After three years of offering co-working spaces to young startups and entrepreneurs, General Assembly has decided to shut down the co-working brand of its business in 2014, according to multiple sources as well as a blog post.
According to the post, it simply makes more economic sense to shut down the co-working branch of the company and shift complete focus to the educational arm of General Assembly, which provides classes on things like Digital Marketing, Business Fundamentals and Tactics, and Back-end Web Development.
As it stands now, General Assembly already has 3,000 alumni students who have taken a longer term class with them, and 70k students who have step foot inside one of GA’s worldwide offices looking for mingling space and/or a class to enroll in.
The General Assembly building in New York’s flatiron district is a 30,000 square foot space, 11,000 square feet of which have been dedicated to the co-working area, with tenants like Neverware and Alphapipe taking up the space. While the GA space itself will be expanding to 45,000 square feet in the next few months, the dedicated co-working space will soon be occupied with GA staff while the communal space will be used as an alumni hang-out/event space.

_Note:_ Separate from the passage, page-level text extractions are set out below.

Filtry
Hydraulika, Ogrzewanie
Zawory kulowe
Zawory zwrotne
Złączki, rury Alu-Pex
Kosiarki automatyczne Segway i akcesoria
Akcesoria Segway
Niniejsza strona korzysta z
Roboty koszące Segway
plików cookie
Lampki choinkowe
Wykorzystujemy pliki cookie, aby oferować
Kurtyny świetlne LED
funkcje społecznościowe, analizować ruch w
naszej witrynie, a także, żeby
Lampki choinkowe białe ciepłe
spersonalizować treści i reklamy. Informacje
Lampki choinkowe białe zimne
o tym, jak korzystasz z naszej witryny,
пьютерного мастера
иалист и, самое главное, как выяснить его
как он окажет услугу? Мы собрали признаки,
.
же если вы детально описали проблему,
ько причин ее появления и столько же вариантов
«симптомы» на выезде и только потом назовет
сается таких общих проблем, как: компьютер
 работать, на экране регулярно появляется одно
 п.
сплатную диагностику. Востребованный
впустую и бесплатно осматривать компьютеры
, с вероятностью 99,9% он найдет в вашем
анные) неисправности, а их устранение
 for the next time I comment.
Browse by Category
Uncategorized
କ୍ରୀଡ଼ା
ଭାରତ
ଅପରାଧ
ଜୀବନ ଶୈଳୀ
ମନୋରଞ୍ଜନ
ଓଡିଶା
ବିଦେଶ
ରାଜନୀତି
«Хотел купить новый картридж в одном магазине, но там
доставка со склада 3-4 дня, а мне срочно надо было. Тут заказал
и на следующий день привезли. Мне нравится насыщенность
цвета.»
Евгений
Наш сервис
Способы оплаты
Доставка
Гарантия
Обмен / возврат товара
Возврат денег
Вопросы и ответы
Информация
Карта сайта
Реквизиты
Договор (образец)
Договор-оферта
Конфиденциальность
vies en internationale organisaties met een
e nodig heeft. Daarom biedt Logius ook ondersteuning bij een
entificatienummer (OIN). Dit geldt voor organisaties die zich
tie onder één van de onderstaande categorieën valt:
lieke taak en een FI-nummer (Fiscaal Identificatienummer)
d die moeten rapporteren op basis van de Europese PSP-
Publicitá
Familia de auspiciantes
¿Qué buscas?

Here’s what Jake Schwartz, CEO and co-founder, said in the blog post:
Over the past two and a half years, our community has grown much larger than our amazing co-working members. It now encompasses the tens of thousands of students who’ve come through our doors and the more than 3,000 alumni of our long-form courses, not to mention the hundreds of instructors and the 2,000 hiring partners who come to GA in search of top talent. Similarly, support once meant desks and space, but has come to also mean instruction, opportunity and talent for our students and hiring partners.
It is in this context that we have made the decision to stop offering our coworking services in 2014. It is not a decision we took lightly – but it is a necessary one as we work to expand our global network of students and alumni.

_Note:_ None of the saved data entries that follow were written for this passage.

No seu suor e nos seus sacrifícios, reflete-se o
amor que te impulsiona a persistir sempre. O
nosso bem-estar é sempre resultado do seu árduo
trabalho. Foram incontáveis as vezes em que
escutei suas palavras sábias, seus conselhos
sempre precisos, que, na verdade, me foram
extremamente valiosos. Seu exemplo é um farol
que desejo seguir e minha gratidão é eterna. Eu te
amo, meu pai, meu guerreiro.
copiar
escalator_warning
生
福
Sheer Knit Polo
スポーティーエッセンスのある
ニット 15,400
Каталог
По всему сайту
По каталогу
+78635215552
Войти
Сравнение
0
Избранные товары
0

“I’ve been at GA since the beginning and will be sad to leave,” said Avi Berkowitz, AlphaPipe’s co-founder. “However, our team has grown significantly in recent months and so the need to move was something already in the cards for us.”
Luckily for Berkowitz and other tenants, there are a number of co-working spaces in the NYC area that have open arms. The landscape has changed quite drastically from when General Assembly first opened its doors as one of the only collaborative working spaces in the city.
However, with the pivot in the business at GA (now focused predominantly on education) and the soaring price of real estate in the Flat Iron district, this seems to be a decision that makes the most sense for General Assembly.
So confirms Schwartz in the blog post: “For a long time now, coworking has been a small part of the “business” of GA, even as it has remained important as a reminder of community as a founding an ongoing value of our company.”